ESC-Stammtisch

Fans des Eurovision Songcontests treffen sich in Mülheim

Der Mülheimer ESC-Stammtisch trifft sich in der Walkmühle. Zum harten Kern gehören (v.li.): Dejan Skific, Friedhelm Neugebauer, Thomas Neugebauer, Olaf Stoppelkamp und David Dey.

Der Mülheimer ESC-Stammtisch trifft sich in der Walkmühle. Zum harten Kern gehören (v.li.): Dejan Skific, Friedhelm Neugebauer, Thomas Neugebauer, Olaf Stoppelkamp und David Dey.

Foto: Frank Oppitz / FUNKE Foto Services

Mülheim.  Einige Mitglieder des Mülheimer ESC-Stammtisches waren schon mehrfach beim Contest vor Ort. Sie werden auch im Mai in Rotterdam dabei sein.

Gut drei Monate vor dem Eurovision Songcontest (ESC) 2020 steht offenbar fest, wer in Rotterdam für Deutschland an den Start gehen wird. Bloß verraten wird es noch nicht. Damit spannt der zuständige Sender, der Norddeutsche Rundfunk (NDR), auch eine Gruppe auf die Folter, die sich einmal im Monat in Mülheim trifft.

Dejan Skific, Friedhelm und Thomas Neugebauer, Olaf Stoppelkamp und David Dey bilden den harten Kern des ESC-Stammtisches, der sich alle vier Wochen in der Walkmühle trifft. Die Teilnehmer kommen aus der gesamten Region, etwa aus Bochum oder Dorsten. Mülheim wurde als gut erreichbarer Mittelpunkt ausgesucht.

Organisator ist seit 1997 ESC-Fan

„Uns eint das gemeinsame Interesse an der Musik“, sagt Olaf Stoppelkamp, der den Stammtisch Anfang 2018 ins Leben gerufen hat. Er selber ist schon seit 1997 dem ESC-Virus verfallen. „Wir gucken jedes Jahr, auch die Vorentscheide“, erklärt er.

Mittlerweile gehören dazu sogar nicht nur die deutschen Vorentscheide. „Im letzten Jahr haben wir den von Albanien geschaut und bewertet“, berichtet Stoppelkamp. Immer mit der klassischen Punktevergabe von eins bis zwölf.

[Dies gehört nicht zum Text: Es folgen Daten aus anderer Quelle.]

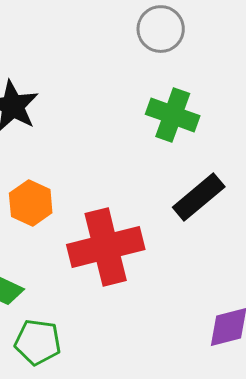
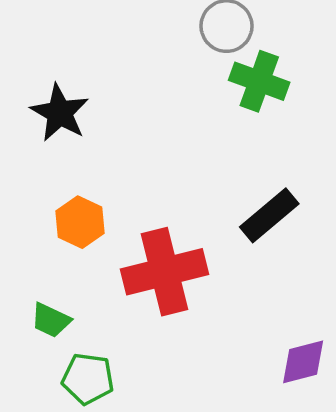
green cross: (173, 115) -> (259, 81), moved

Eine deutsche Vorentscheidung wird es diesmal nicht geben. Wie der NDR am Montag bestätigte, haben 100 ESC-Interessierte und eine 20-köpfige Expertenjury den deutschen Beitrag schon ausgewählt. Am 27. Februar wird er vorgestellt. Es verdichten sich dabei die Anzeichen, dass es eine Sängerin sein wird. „Vielleicht doch Helene Fischer“, sagt Stoppelkamp, während Dejan Skific Sarah Connor ins Spiel bringt.

Sehr unterschiedliche Geschmäcker

Wenn im April alle Beiträge feststehen, nimmt der ESC-Stammtisch wieder seine Arbeit auf. In einer Preview werden alle Lieder bewertet. „Wir haben sehr unterschiedliche Geschmäcker“, sagt Skific. Ein eindeutiges Ergebnis gebe es nie.

Auch vor Ort waren die ESC-Fans selbstverständlich schon. Vor allem Friedhelm und Thomas Neugebauer haben schon mehrfach den Songcontest besucht. Für Thomas war Oslo das Highlight. „Es war mein erstes Mal und gleich hat Deutschland gewonnen“, schmunzelt er. Friedhelm Neugebauer wird Lissabon immer in guter Erinnerung behalten. Dort wurde Michael Schulte für Deutschland Vierter.

Ticketpakete für fast 800 Euro

Für beide wird Rotterdam aber vorerst das letzte Mal. Sie haben alles gesehen. Außerdem strapazieren die Reisen den Geldbeutel. Komplette Ticketpakete für die ganze Woche - inklusive beider Halbfinals, des Juryfinals und der Proben - kosten 799 Euro. Pro Person versteht sich. Daher werden sich die ESC-Fans in Zukunft auch ihre eigenen Veranstaltungen konzentrieren.

Zu jedem Stammtisch-Abend gehört ein Wettbewerb. An diesem Samstag zum Beispiel reichte jeder Teilnehmer Akustikversionen von bekannten Liedern ein. Beim nächsten Mal wird es um die Beiträge gehen, die bei nationalen Vorentscheidungen durchgefallen sind.